### Information shown

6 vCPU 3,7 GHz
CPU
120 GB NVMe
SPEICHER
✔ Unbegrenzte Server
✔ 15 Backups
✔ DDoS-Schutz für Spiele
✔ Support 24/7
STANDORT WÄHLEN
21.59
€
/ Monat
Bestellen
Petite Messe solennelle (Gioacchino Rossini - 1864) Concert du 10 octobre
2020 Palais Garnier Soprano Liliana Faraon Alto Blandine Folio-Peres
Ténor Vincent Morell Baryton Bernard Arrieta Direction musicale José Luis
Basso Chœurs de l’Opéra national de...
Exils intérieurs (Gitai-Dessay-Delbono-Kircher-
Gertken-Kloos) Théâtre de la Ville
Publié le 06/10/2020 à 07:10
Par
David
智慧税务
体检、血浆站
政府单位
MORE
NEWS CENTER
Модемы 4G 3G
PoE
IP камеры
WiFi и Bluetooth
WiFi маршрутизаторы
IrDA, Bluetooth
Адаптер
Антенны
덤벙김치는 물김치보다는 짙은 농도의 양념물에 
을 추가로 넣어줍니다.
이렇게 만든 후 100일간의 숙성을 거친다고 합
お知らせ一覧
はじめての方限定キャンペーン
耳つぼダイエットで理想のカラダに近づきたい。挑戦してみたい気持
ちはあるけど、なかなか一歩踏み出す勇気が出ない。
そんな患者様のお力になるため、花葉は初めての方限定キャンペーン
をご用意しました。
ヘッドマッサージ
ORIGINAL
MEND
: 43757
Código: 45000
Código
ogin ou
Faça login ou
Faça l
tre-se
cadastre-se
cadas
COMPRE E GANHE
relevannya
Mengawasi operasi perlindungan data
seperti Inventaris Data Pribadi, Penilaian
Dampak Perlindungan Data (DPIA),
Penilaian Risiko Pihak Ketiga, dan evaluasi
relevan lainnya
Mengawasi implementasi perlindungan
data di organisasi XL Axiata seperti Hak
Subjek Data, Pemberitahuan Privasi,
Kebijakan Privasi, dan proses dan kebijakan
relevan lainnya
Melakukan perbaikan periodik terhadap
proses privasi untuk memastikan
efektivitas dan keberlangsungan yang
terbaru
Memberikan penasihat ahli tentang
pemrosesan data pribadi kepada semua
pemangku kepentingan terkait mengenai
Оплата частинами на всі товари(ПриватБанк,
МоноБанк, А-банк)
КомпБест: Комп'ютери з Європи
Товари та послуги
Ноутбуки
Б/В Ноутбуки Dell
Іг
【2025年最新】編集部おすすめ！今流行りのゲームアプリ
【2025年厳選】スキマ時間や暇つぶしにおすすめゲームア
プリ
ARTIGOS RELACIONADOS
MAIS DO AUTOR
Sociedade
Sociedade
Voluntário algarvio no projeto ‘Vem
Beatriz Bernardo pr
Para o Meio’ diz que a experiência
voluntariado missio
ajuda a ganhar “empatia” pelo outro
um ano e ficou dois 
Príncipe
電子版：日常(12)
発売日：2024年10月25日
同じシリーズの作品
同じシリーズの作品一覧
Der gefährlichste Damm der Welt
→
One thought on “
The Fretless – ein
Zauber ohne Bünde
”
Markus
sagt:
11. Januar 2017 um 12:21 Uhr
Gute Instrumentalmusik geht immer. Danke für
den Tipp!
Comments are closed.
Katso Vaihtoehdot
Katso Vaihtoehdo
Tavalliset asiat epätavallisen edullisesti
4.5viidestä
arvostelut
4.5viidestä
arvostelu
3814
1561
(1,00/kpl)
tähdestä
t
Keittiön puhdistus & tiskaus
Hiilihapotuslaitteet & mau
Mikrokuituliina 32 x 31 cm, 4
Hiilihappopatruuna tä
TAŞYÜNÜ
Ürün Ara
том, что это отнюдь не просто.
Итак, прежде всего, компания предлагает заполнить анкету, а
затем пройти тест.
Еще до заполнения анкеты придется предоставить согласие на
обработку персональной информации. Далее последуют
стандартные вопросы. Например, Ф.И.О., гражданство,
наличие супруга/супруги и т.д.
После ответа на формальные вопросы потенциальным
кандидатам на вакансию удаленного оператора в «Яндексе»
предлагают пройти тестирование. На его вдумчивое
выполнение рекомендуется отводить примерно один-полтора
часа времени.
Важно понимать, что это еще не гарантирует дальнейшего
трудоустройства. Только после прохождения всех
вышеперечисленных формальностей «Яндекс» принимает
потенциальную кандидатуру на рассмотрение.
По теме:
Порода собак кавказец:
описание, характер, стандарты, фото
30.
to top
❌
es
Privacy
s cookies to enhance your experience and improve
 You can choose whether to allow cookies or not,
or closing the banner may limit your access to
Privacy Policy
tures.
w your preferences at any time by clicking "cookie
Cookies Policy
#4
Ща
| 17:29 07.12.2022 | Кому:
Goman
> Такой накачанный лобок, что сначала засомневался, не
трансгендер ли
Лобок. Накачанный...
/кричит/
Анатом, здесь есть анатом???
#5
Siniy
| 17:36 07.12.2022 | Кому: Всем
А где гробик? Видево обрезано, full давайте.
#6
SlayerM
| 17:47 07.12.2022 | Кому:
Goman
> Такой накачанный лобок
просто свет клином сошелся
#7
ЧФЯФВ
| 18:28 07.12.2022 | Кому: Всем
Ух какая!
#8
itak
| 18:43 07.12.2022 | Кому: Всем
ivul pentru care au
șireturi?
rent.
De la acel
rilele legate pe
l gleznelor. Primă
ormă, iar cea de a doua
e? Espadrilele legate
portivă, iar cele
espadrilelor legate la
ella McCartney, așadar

######

• [What the task requires]: Please reproduce the text of every entry above, line for line, with no changes.

• [Reply]:
6 vCPU 3,7 GHz
CPU
120 GB NVMe
SPEICHER
✔ Unbegrenzte Server
✔ 15 Backups
✔ DDoS-Schutz für Spiele
✔ Support 24/7
STANDORT WÄHLEN
21.59
€
/ Monat
Bestellen
Petite Messe solennelle (Gioacchino Rossini - 1864) Concert du 10 octobre
2020 Palais Garnier Soprano Liliana Faraon Alto Blandine Folio-Peres
Ténor Vincent Morell Baryton Bernard Arrieta Direction musicale José Luis
Basso Chœurs de l’Opéra national de...
Exils intérieurs (Gitai-Dessay-Delbono-Kircher-
Gertken-Kloos) Théâtre de la Ville
Publié le 06/10/2020 à 07:10
Par
David
智慧税务
体检、血浆站
政府单位
MORE
NEWS CENTER
Модемы 4G 3G
PoE
IP камеры
WiFi и Bluetooth
WiFi маршрутизаторы
IrDA, Bluetooth
Адаптер
Антенны
덤벙김치는 물김치보다는 짙은 농도의 양념물에 
을 추가로 넣어줍니다.
이렇게 만든 후 100일간의 숙성을 거친다고 합
お知らせ一覧
はじめての方限定キャンペーン
耳つぼダイエットで理想のカラダに近づきたい。挑戦してみたい気持
ちはあるけど、なかなか一歩踏み出す勇気が出ない。
そんな患者様のお力になるため、花葉は初めての方限定キャンペーン
をご用意しました。
ヘッドマッサージ
ORIGINAL
MEND
: 43757
Código: 45000
Código
ogin ou
Faça login ou
Faça l
tre-se
cadastre-se
cadas
COMPRE E GANHE
relevannya
Mengawasi operasi perlindungan data
seperti Inventaris Data Pribadi, Penilaian
Dampak Perlindungan Data (DPIA),
Penilaian Risiko Pihak Ketiga, dan evaluasi
relevan lainnya
Mengawasi implementasi perlindungan
data di organisasi XL Axiata seperti Hak
Subjek Data, Pemberitahuan Privasi,
Kebijakan Privasi, dan proses dan kebijakan
relevan lainnya
Melakukan perbaikan periodik terhadap
proses privasi untuk memastikan
efektivitas dan keberlangsungan yang
terbaru
Memberikan penasihat ahli tentang
pemrosesan data pribadi kepada semua
pemangku kepentingan terkait mengenai
Оплата частинами на всі товари(ПриватБанк,
МоноБанк, А-банк)
КомпБест: Комп'ютери з Європи
Товари та послуги
Ноутбуки
Б/В Ноутбуки Dell
Іг
【2025年最新】編集部おすすめ！今流行りのゲームアプリ
【2025年厳選】スキマ時間や暇つぶしにおすすめゲームア
プリ
ARTIGOS RELACIONADOS
MAIS DO AUTOR
Sociedade
Sociedade
Voluntário algarvio no projeto ‘Vem
Beatriz Bernardo pr
Para o Meio’ diz que a experiência
voluntariado missio
ajuda a ganhar “empatia” pelo outro
um ano e ficou dois 
Príncipe
電子版：日常(12)
発売日：2024年10月25日
同じシリーズの作品
同じシリーズの作品一覧
Der gefährlichste Damm der Welt
→
One thought on “
The Fretless – ein
Zauber ohne Bünde
”
Markus
sagt:
11. Januar 2017 um 12:21 Uhr
Gute Instrumentalmusik geht immer. Danke für
den Tipp!
Comments are closed.
Katso Vaihtoehdot
Katso Vaihtoehdo
Tavalliset asiat epätavallisen edullisesti
4.5viidestä
arvostelut
4.5viidestä
arvostelu
3814
1561
(1,00/kpl)
tähdestä
t
Keittiön puhdistus & tiskaus
Hiilihapotuslaitteet & mau
Mikrokuituliina 32 x 31 cm, 4
Hiilihappopatruuna tä
TAŞYÜNÜ
Ürün Ara
том, что это отнюдь не просто.
Итак, прежде всего, компания предлагает заполнить анкету, а
затем пройти тест.
Еще до заполнения анкеты придется предоставить согласие на
обработку персональной информации. Далее последуют
стандартные вопросы. Например, Ф.И.О., гражданство,
наличие супруга/супруги и т.д.
После ответа на формальные вопросы потенциальным
кандидатам на вакансию удаленного оператора в «Яндексе»
предлагают пройти тестирование. На его вдумчивое
выполнение рекомендуется отводить примерно один-полтора
часа времени.
Важно понимать, что это еще не гарантирует дальнейшего
трудоустройства. Только после прохождения всех
вышеперечисленных формальностей «Яндекс» принимает
потенциальную кандидатуру на рассмотрение.
По теме:
Порода собак кавказец:
описание, характер, стандарты, фото
30.
to top
❌
es
Privacy
s cookies to enhance your experience and improve
 You can choose whether to allow cookies or not,
or closing the banner may limit your access to
Privacy Policy
tures.
w your preferences at any time by clicking "cookie
Cookies Policy
#4
Ща
| 17:29 07.12.2022 | Кому:
Goman
> Такой накачанный лобок, что сначала засомневался, не
трансгендер ли
Лобок. Накачанный...
/кричит/
Анатом, здесь есть анатом???
#5
Siniy
| 17:36 07.12.2022 | Кому: Всем
А где гробик? Видево обрезано, full давайте.
#6
SlayerM
| 17:47 07.12.2022 | Кому:
Goman
> Такой накачанный лобок
просто свет клином сошелся
#7
ЧФЯФВ
| 18:28 07.12.2022 | Кому: Всем
Ух какая!
#8
itak
| 18:43 07.12.2022 | Кому: Всем
ivul pentru care au
șireturi?
rent.
De la acel
rilele legate pe
l gleznelor. Primă
ormă, iar cea de a doua
e? Espadrilele legate
portivă, iar cele
espadrilelor legate la
ella McCartney, așadar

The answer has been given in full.